I just sit there thinking::: They had miracles. Good for them. They promote good morality. Good for them.


I mean, for some reason it's like I'm mind-controlled to think at a very basic- face value level about the church, and I might even start thinking that they are actually really good people.



But just as I was talking to my brother today, the discussion reminded me of some problems with the whole church I'll bring up here:::::


NOWHERE in any of the Standard Works is masturbation specifically or explicitly banned or considered sinful.

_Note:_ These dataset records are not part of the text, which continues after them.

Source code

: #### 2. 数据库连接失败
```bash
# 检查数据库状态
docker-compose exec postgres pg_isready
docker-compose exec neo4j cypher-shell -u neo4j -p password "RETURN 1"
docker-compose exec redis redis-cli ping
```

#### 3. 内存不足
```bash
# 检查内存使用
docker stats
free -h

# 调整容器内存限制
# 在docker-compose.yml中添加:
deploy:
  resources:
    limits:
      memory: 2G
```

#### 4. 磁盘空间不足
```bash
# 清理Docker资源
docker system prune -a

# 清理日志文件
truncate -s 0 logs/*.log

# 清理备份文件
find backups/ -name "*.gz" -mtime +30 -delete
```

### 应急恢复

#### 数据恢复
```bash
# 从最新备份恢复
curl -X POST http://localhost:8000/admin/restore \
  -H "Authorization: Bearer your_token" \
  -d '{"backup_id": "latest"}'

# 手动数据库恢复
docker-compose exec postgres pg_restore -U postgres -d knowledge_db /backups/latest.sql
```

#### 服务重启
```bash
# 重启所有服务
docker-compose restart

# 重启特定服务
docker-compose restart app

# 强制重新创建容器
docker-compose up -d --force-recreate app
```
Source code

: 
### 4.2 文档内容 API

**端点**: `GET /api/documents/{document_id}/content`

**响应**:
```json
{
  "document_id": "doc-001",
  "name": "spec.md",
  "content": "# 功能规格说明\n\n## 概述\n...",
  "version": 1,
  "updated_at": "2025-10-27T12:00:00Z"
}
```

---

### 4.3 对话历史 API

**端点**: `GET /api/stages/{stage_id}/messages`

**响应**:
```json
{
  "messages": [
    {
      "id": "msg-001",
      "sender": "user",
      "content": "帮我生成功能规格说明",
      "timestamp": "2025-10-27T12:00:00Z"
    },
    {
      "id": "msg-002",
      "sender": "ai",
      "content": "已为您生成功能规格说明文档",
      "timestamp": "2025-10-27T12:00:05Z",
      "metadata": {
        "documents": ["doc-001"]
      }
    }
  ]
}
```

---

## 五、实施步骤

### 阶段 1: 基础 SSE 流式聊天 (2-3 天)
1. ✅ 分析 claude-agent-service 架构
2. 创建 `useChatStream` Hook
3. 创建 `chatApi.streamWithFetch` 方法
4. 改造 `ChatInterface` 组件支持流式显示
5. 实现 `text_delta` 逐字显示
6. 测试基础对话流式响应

From the Bible, to the book of Mormon, to the D&C and pearl of great price, as far as I am aware, there's nothing that specifically and explicitly bans and forbids masturbation.


Yet::::: Growing up the church, they made it very clear masturbation is forbidden, and there were very real penalties for breaking that rule.



WHILE on the other hand, in The Book of Mormon AND in the New Testament JESUS makes it VERY CLEAR that it is adultery to marry a divorced woman.  In fact, even the MGTOW videos of today can clearly explain WHY it's wrong to marry a single mother.

And yet the church totally allows adulterous marriage in the temple even though it's against the rules of the actual scriptures.



SO:::: Though there's not a complete logical or scriptural reason to ban masturbation, the Mormons are vehemently against the behavior.


While the scriptures and actual logic dictate why it's wrong to marry a single mother, and the church is totally A-OK with this behavior.



Obviously, something is wrong here. I just thought I'd mention that.


Something just isn't making sense.



The worst philosophy against masturbation I can think of is that it's a nuisance, so don't if you don't have to.


But if you have to do it, as the case commonly is, then do it. Not really a big problem either. Generally, masturbation is usually a solution rather than the disease.



It's not scripturally banned, and it's a logical thing to do for men, and yet the church hates it.


While adultery is scripturally banned, and it's not even logical ----- yet the church will totally allow it.



Just really, really confusing.




SO::: the point of the bottom half of this blog post is to say::::


I can feel totally mind controlled to really like Mormons and Mormonism sometimes,


but it doesn't take much digging in my knowledge of experience or learning in the church to realize something is either very wrong or questionable.